Kılıçdaroğlu, "Çünkü Meclis'i yok sayıyorlar. Hangisi doğrudur, bakanın gelip milletvekilinin sorusuna cevap vermesi mi, yoksa milletvekilinin sorusuna cevap vermemesi mi doğrudur Güvenoyu istenmesi ne kadar doğru ise, sözlü soru önergesi de o kadar elzemdir, doğrudur" diye konuştu.

Bir başka tartışma konusunun kaç tane başkan yardımcısı olduğunu belirten Kemal Kılıçdaroğlu, "Diyorlar ki, 2 bilemedin 3 olacak. Peki nerede yazılıyor Kaç tane atayacağı tamamıyla başkana bağlı. İsterse bir il başkanını başkan yardımcısı olarak atayabilir.

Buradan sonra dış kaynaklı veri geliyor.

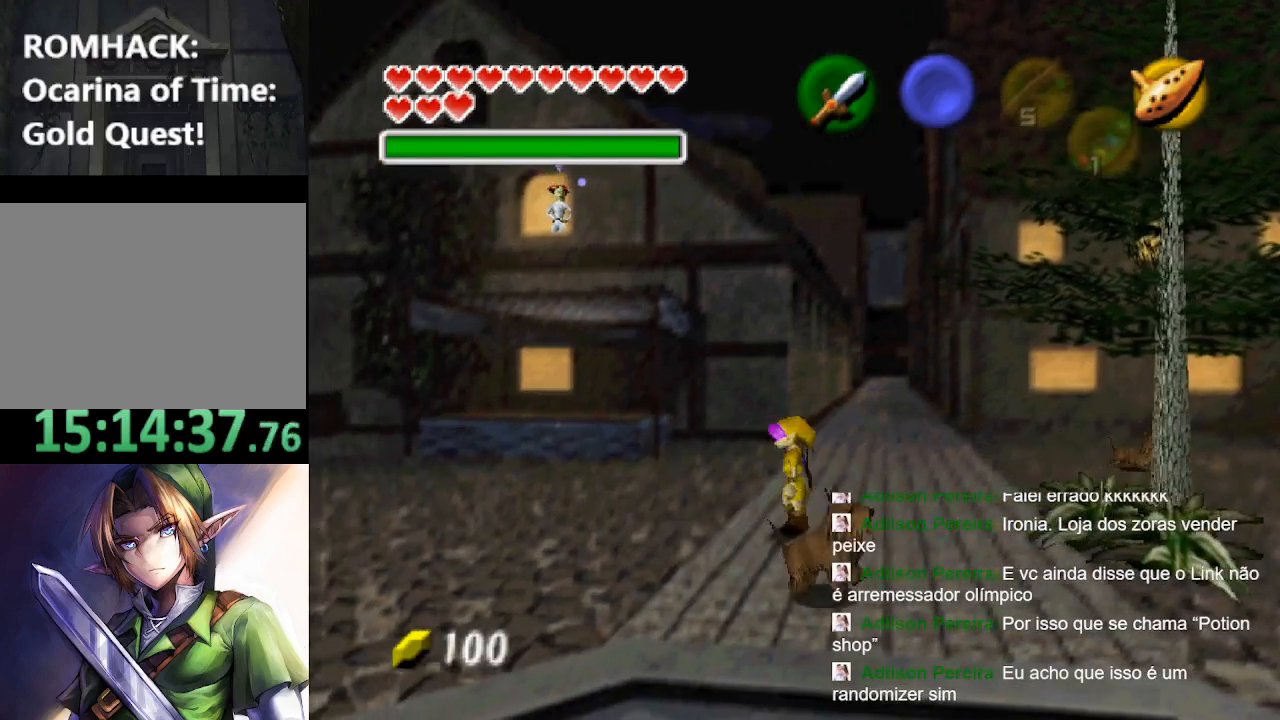
{"buttons": ["Y", "R1"], "left_stick": "left", "right_stick": "center", "events": [[67, "Y", "down"], [200, "Y", "up"], [333, "Y", "down"], [400, "Y", "up"], [500, "Y", "down"]]}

Buna engel yoktur. Türkiye'de başkanın kaç tane yardımcısının olacağının sınırı yok. İstediği kadar başkan yardımcısı atayabilir. Bugünkü başkan atamayabilir ama bir başka başkan gelir fazla atar. Bir mahallede kaç tane muhtar var. Tabii ki bir tane. Milli Eğitim Bakanı bir tanedir, bir tane elçi olacağı kanunda yazılıdır. Fakat başkan yardımcılarının kaç tane olacağı hiçbir yerde yazılı değil. Bunu doğru bulmuyorsanız, gidip 'hayır' oyu vereceksiniz. 80 milyon bir kişiye teslim edilemez" değerlendirmesini yaptı.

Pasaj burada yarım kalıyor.